Seattle's Uncivil Bike War

By Erica C. Barnett November 11, 2010

This guest post was written by Bike Club Rescue Squad founders Keith Hoeller, Kelli Currie, and Renée Barton. Avid cyclists and members of the Cascade Bicycle Club, they have participated in many Cascade activities, including the Seattle to Portland ride.

There is a decidedly uncivil war between drivers and cyclists raging on the streets of Seattle, and it should come as no surprise that the drivers appear to be winning.

Every year, drivers kill an average of two cyclists,  and many, many more cyclists are injured.  Our city streets are in such bad shape that bikers are routinely maimed by potholes, bumps, sewer grates and cracks. The Burke-Gilman Trail remains unfinished in Ballard, leaving cyclists to dodge railroad tracks, gravel trucks, and a door zone that extends well into traffic.

Drivers attack cyclists so often that we're starting to wonder if hate crimes laws should be extended to protect us.  In one week during October alone alone, Seattle Bike Blog reported that a driver attempted to Taser and run over a cyclist near Northgate; an Eastlake woman ran after a biker with a golf club; and a man hit a cyclist with an umbrella in Pike Place Market. All three of us have been on rides where someone dropped hundreds of tacks in the road to give us all flats.  Other riders have reported drivers brandishing shotguns.

Cyclists clearly need strong advocates to make their case, and to change public attitudes and state laws to protect themselves.  Given the level of hostility, weak and timid leadership is unlikely to prevail, and cyclists will continue to be unnecessarily killed, maimed, and cursed on the roads.

Cascade's advocacy director, David Hiller, has been that voice. Under Ayers' leadership, Hiller has aggressively defended cyclists' interests in the state legislature, energizing the biking community. Working with other cycling advocacy groups, Cascade nearly managed to pass the "vulnerable users bill" (SB 5838), which would have extended criminal penalties to drivers who kill and injure bikers and pedestrians, last year. Sen. Adam Kline, chair of the Senate Judiciary Committee, says he gives Hiller "a lot of credit for moving the bill as far as it got in only two years—not an easy feat."

Sen. Joe McDermott, the prime sponsor of SB 5838, calls Hiller "one of the most tenacious and effective lobbyists I know."

So why did Cascade's Board of Directors unanimously recommend that Ayers fire Hiller---and, when he refused, fire Ayers himself on October 4?

Initially, the board cited differences in "management style."  It quickly became clear, however, that the board's real concern was Hiller's style---specifically, a comment he made to the Stranger about drivers who kill cyclists. "I'd love to hang them up by their toenails at the edge of town and paint 'killer' across their chest and let them hang there until the buzzards peck their eyes out."

Ayers, who had received a unanimous recommendation from the staff senior leadership team to keep him, didn't consider Hiller's comments a big deal in the context of his effective advocacy over the years. He considered the board's recommendation, but decided to keep Hiller.
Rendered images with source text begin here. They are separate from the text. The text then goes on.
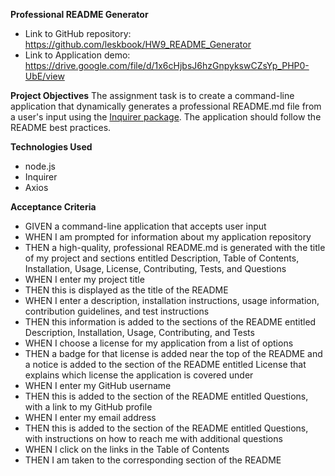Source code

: **Professional README Generator**

 - Link to GitHub repository: https://github.com/leskbook/HW9_README_Generator  
 - Link to Application demo: https://drive.google.com/file/d/1x6cHjbsJ6hzGnpykswCZsYp_PHP0-UbE/view

**Project Objectives**
The assignment task is to create a command-line application that dynamically generates a professional README.md file from a user's input using the [Inquirer package](https://www.npmjs.com/package/inquirer). The application should follow the README best practices. 

**Technologies Used**

 - node.js
 - Inquirer
 - Axios

**Acceptance Criteria**

 - GIVEN a command-line application that accepts user input
 - WHEN I am prompted for information about my application repository
 - THEN a high-quality, professional README.md is generated with the title of my project and sections entitled Description, Table of Contents, Installation, Usage, License, Contributing, Tests, and Questions
 - WHEN I enter my project title
 - THEN this is displayed as the title of the README
 - WHEN I enter a description, installation instructions, usage information, contribution guidelines, and test instructions
 - THEN this information is added to the sections of the README entitled Description, Installation, Usage, Contributing, and Tests
 - WHEN I choose a license for my application from a list of options
 - THEN a badge for that license is added near the top of the README and a notice is added to the section of the README entitled License that explains which license the application is covered under
 - WHEN I enter my GitHub username
 - THEN this is added to the section of the README entitled Questions, with a link to my GitHub profile
 - WHEN I enter my email address
 - THEN this is added to the section of the README entitled Questions, with instructions on how to reach me with additional questions
 - WHEN I click on the links in the Table of Contents
 - THEN I am taken to the corresponding section of the README

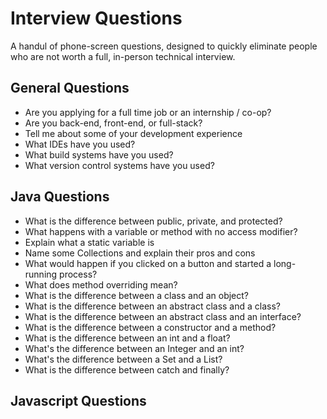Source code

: # Interview Questions #

A handul of phone-screen questions, designed to quickly eliminate people who
are not worth a full, in-person technical interview.

## General Questions ##

* Are you applying for a full time job or an internship / co-op?
* Are you back-end, front-end, or full-stack?
* Tell me about some of your development experience
* What IDEs have you used?
* What build systems have you used?
* What version control systems have you used?

## Java Questions ##

* What is the difference between public, private, and protected?
* What happens with a variable or method with no access modifier?
* Explain what a static variable is
* Name some Collections and explain their pros and cons
* What would happen if you clicked on a button and started a long-running process?
* What does method overriding mean?
* What is the difference between a class and an object?
* What is the difference between an abstract class and a class?
* What is the difference between an abstract class and an interface?
* What is the difference between a constructor and a method?
* What is the difference between an int and a float?
* What's the difference between an Integer and an int?
* What's the difference between a Set and a List?
* What is the difference between catch and finally?

## Javascript Questions ##

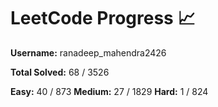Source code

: # LeetCode Progress 📈
**Username:** ranadeep_mahendra2426

**Total Solved:** 68 / 3526

**Easy:** 40 / 873
**Medium:** 27 / 1829
**Hard:** 1 / 824
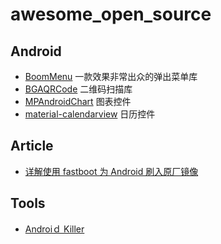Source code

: # awesome_open_source

## Android

- [BoomMenu](https://github.com/Nightonke/BoomMenu) 一款效果非常出众的弹出菜单库
- [BGAQRCode](https://github.com/bingoogolapple/BGAQRCode-Android) 二维码扫描库
- [MPAndroidChart](https://github.com/PhilJay/MPAndroidChart) 图表控件
- [material-calendarview](https://github.com/prolificinteractive/material-calendarview) 日历控件

## Article
- [详解使用 fastboot 为 Android 刷入原厂镜像](https://linux.cn/article-8054-1.html)

## Tools
- [Androiｄ Killer](http://www.cnblogs.com/common1140/p/5198460.html)
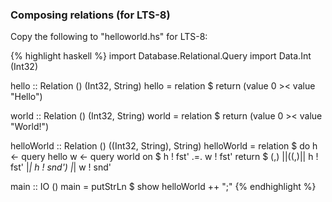 ### Composing relations (for LTS-8)

Copy the following to "helloworld.hs" for LTS-8:

{% highlight haskell %}
import Database.Relational.Query
import Data.Int (Int32)

hello :: Relation () (Int32, String)
hello = relation $ return (value 0 >< value "Hello")

world :: Relation () (Int32, String)
world = relation $ return (value 0 >< value "World!")

helloWorld :: Relation () ((Int32, String), String)
helloWorld = relation $ do
    h <- query hello
    w <- query world
    on $ h ! fst' .=. w ! fst'
    return $ (,) |$| ((,) |$| h ! fst' |*| h ! snd') |*| w ! snd'

main :: IO ()
main = putStrLn $ show helloWorld ++ ";"
{% endhighlight %}
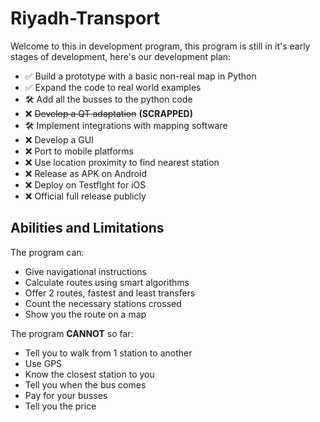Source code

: 
# Riyadh-Transport
Welcome to this in development program, this program is still in it's early stages of development, here's our development plan:

 - ✅ Build a prototype with a basic non-real map in Python
 - ✅ Expand the code to real world examples
 - 🛠️ Add all the busses to the python code
 - ❌ ~~Develop a QT adaptation~~ **(SCRAPPED)**
 - 🛠️ Implement integrations with mapping software
 - ❌ Develop a GUI
 - ❌ Port to mobile platforms
 - ❌ Use location proximity to find nearest station
 - ❌ Release as APK on Android
 - ❌ Deploy on Testflght for iOS
 - ❌ Official full release publicly

## Abilities and Limitations
The program can:
 - Give navigational instructions
 - Calculate routes using smart algorithms
 - Offer 2 routes, fastest and least transfers
 - Count the necessary stations crossed
 - Show you the route on a map


The program **CANNOT** so far:
 - Tell you to walk from 1 station to another
 - Use GPS
 - Know the closest station to you
 - Tell you when the bus comes
 - Pay for your busses
 - Tell you the price
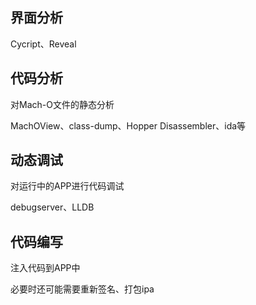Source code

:## 界面分析

Cycript、Reveal

## 代码分析

对Mach-O文件的静态分析

MachOView、class-dump、Hopper Disassembler、ida等

## 动态调试

对运行中的APP进行代码调试

debugserver、LLDB

## 代码编写

注入代码到APP中

必要时还可能需要重新签名、打包ipa

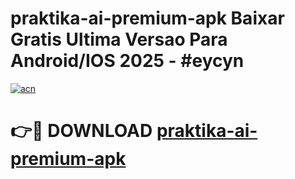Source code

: # praktika-ai-premium-apk Baixar Gratis Ultima Versao Para Android/IOS 2025 - #eycyn

[![acn](https://github.com/user-attachments/assets/0f9c940e-d8b0-45ae-aac7-cd30a18b3e1c)](https://app.mediaupload.pro/?title=praktika-ai-premium-apk&ref=14F)

# 👉🔴 DOWNLOAD [praktika-ai-premium-apk](https://app.mediaupload.pro/?title=praktika-ai-premium-apk&ref=14F)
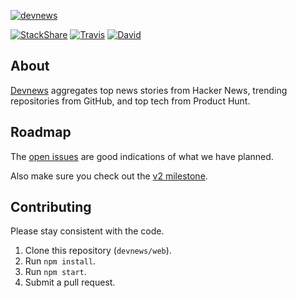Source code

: [![devnews](https://devne.ws/logo.svg)](https://devne.ws/)

[![StackShare](http://img.shields.io/badge/tech-stack-0690fa.svg?style=flat)](http://stackshare.io/sunnysingh/devnews)
[![Travis](https://img.shields.io/travis/devnews/web.svg?maxAge=2592000)](https://travis-ci.org/devnews/web)
[![David](https://img.shields.io/david/devnews/web.svg?maxAge=2592000)](https://david-dm.org/devnews/web)

## About

[Devnews](https://devne.ws/) aggregates top news stories from Hacker News, trending repositories from GitHub, and top tech from Product Hunt.

## Roadmap

The [open issues](https://github.com/devnews/web/issues) are good indications of what we have planned.

Also make sure you check out the [v2 milestone](https://github.com/devnews/web/milestone/1).

## Contributing

Please stay consistent with the code.

1. Clone this repository (`devnews/web`).
2. Run `npm install`.
3. Run `npm start`.
4. Submit a pull request.
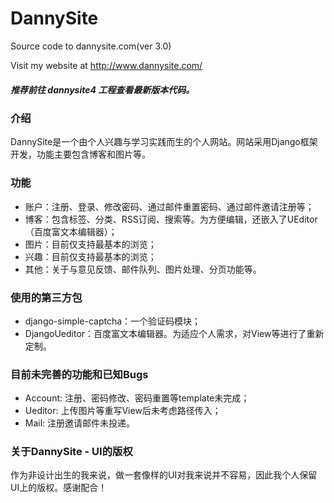 DannySite
=========

Source code to dannysite.com(ver 3.0)

Visit my website at http://www.dannysite.com/

##### 推荐前往 dannysite4 工程查看最新版本代码。


### 介绍

DannySite是一个由个人兴趣与学习实践而生的个人网站。网站采用Django框架开发，功能主要包含博客和图片等。

### 功能

* 账户：注册、登录、修改密码、通过邮件重置密码、通过邮件邀请注册等；
* 博客：包含标签、分类、RSS订阅、搜索等。为方便编辑，还嵌入了UEditor（百度富文本编辑器）；
* 图片：目前仅支持最基本的浏览；
* 兴趣：目前仅支持最基本的浏览；
* 其他：关于与意见反馈、邮件队列、图片处理、分页功能等。

### 使用的第三方包

* django-simple-captcha：一个验证码模块；
* DjangoUeditor：百度富文本编辑器。为适应个人需求，对View等进行了重新定制。

### 目前未完善的功能和已知Bugs

* Account: 注册、密码修改、密码重置等template未完成；
* Ueditor: 上传图片等重写View后未考虑路径传入；
* Mail: 注册邀请邮件未投递。

### 关于DannySite - UI的版权

作为非设计出生的我来说，做一套像样的UI对我来说并不容易，因此我个人保留UI上的版权。感谢配合！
Our group, the Bike Club Rescue Squad does not feel the current board should be allowed to do any more damage to the club.  We have launched an effort to recall the entire board; we need 690 signatures from current (and new) members who can sign our petition online.
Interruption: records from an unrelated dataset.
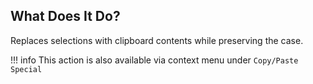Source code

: ## What Does It Do?

Replaces selections with clipboard contents while preserving the case.

[//]: # (@formatter:off)

!!! info
		This action is also available via context menu under `Copy/Paste Special`
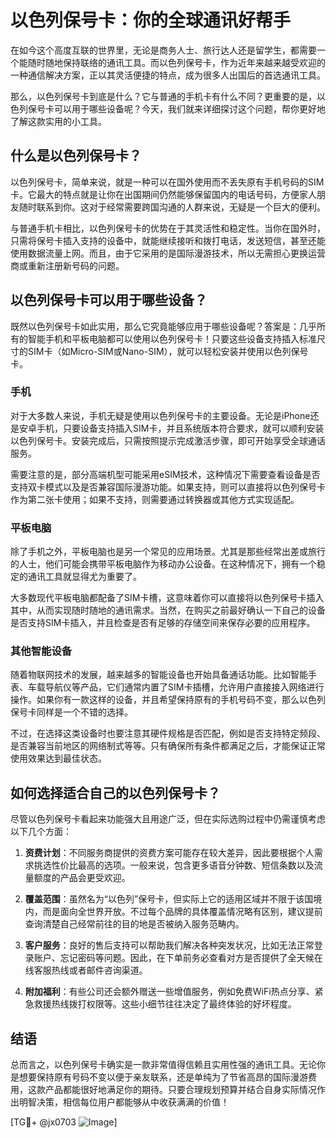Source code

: # 以色列保号卡：你的全球通讯好帮手

在如今这个高度互联的世界里，无论是商务人士、旅行达人还是留学生，都需要一个能随时随地保持联络的通讯工具。而以色列保号卡，作为近年来越来越受欢迎的一种通信解决方案，正以其灵活便捷的特点，成为很多人出国后的首选通讯工具。

那么，以色列保号卡到底是什么？它与普通的手机卡有什么不同？更重要的是，以色列保号卡可以用于哪些设备呢？今天，我们就来详细探讨这个问题，帮你更好地了解这款实用的小工具。

## 什么是以色列保号卡？

以色列保号卡，简单来说，就是一种可以在国外使用而不丢失原有手机号码的SIM卡。它最大的特点就是让你在出国期间仍然能够保留国内的电话号码，方便家人朋友随时联系到你。这对于经常需要跨国沟通的人群来说，无疑是一个巨大的便利。

与普通手机卡相比，以色列保号卡的优势在于其灵活性和稳定性。当你在国外时，只需将保号卡插入支持的设备中，就能继续接听和拨打电话，发送短信，甚至还能使用数据流量上网。而且，由于它采用的是国际漫游技术，所以无需担心更换运营商或重新注册新号码的问题。

## 以色列保号卡可以用于哪些设备？

既然以色列保号卡如此实用，那么它究竟能够应用于哪些设备呢？答案是：几乎所有的智能手机和平板电脑都可以使用以色列保号卡！只要这些设备支持插入标准尺寸的SIM卡（如Micro-SIM或Nano-SIM），就可以轻松安装并使用以色列保号卡。

### 手机

对于大多数人来说，手机无疑是使用以色列保号卡的主要设备。无论是iPhone还是安卓手机，只要设备支持插入SIM卡，并且系统版本符合要求，就可以顺利安装以色列保号卡。安装完成后，只需按照提示完成激活步骤，即可开始享受全球通话服务。

需要注意的是，部分高端机型可能采用eSIM技术，这种情况下需要查看设备是否支持双卡模式以及是否兼容国际漫游功能。如果支持，则可以直接将以色列保号卡作为第二张卡使用；如果不支持，则需要通过转换器或其他方式实现适配。

### 平板电脑

除了手机之外，平板电脑也是另一个常见的应用场景。尤其是那些经常出差或旅行的人士，他们可能会携带平板电脑作为移动办公设备。在这种情况下，拥有一个稳定的通讯工具就显得尤为重要了。

大多数现代平板电脑都配备了SIM卡槽，这意味着你可以直接将以色列保号卡插入其中，从而实现随时随地的通讯需求。当然，在购买之前最好确认一下自己的设备是否支持SIM卡插入，并且检查是否有足够的存储空间来保存必要的应用程序。

### 其他智能设备

随着物联网技术的发展，越来越多的智能设备也开始具备通话功能。比如智能手表、车载导航仪等产品，它们通常内置了SIM卡插槽，允许用户直接接入网络进行操作。如果你有一款这样的设备，并且希望保持原有的手机号码不变，那么以色列保号卡同样是一个不错的选择。

不过，在选择这类设备时也要注意其硬件规格是否匹配，例如是否支持特定频段、是否兼容当前地区的网络制式等等。只有确保所有条件都满足之后，才能保证正常使用效果达到最佳状态。

## 如何选择适合自己的以色列保号卡？

尽管以色列保号卡看起来功能强大且用途广泛，但在实际选购过程中仍需谨慎考虑以下几个方面：

1. **资费计划**：不同服务商提供的资费方案可能存在较大差异，因此要根据个人需求挑选性价比最高的选项。一般来说，包含更多语音分钟数、短信条数以及流量额度的产品会更受欢迎。
   
2. **覆盖范围**：虽然名为“以色列”保号卡，但实际上它的适用区域并不限于该国境内，而是面向全世界开放。不过每个品牌的具体覆盖情况略有区别，建议提前查询清楚自己经常前往的目的地是否被纳入服务范畴内。

3. **客户服务**：良好的售后支持可以帮助我们解决各种突发状况，比如无法正常登录账户、忘记密码等问题。因此，在下单前务必查看对方是否提供了全天候在线客服热线或者邮件咨询渠道。

4. **附加福利**：有些公司还会额外赠送一些增值服务，例如免费WiFi热点分享、紧急救援热线拨打权限等。这些小细节往往决定了最终体验的好坏程度。

## 结语

总而言之，以色列保号卡确实是一款非常值得信赖且实用性强的通讯工具。无论你是想要保持原有号码不变以便于亲友联系，还是单纯为了节省高昂的国际漫游费用，这款产品都能很好地满足你的期待。只要合理规划预算并结合自身实际情况作出明智决策，相信每位用户都能够从中收获满满的价值！

[TG💪+ @jx0703 ![Image](https://github.com/user-attachments/assets/dbca1d08-cadb-493c-b0ec-ad6f7a83f270)]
If this board stays in power, Cascade members will not only lose Ayers (who has said he plans to leave the club no matter what happens with the board), it could lose Hiller and many other longtime staff. Seattle cyclists will lose a strong and successful advocate at the time they need one most.

No lobbyist can function when his own organization is undermining him in the press and has little stomach for the rough and tumble world of politics. No organization should expect its lobbyist to serve the same functions as its public relations director.

The only way to rescue Cascade is to recall the entire board, rewrite the bylaws, and elect new board members who want Cascade to succeed. We urge all who care about biking to join us in our efforts to recall the board and restore Cascade to its rightful place as a strong advocate for biking in our state.  It is time that we cyclists cease to be so vulnerable in the political arena.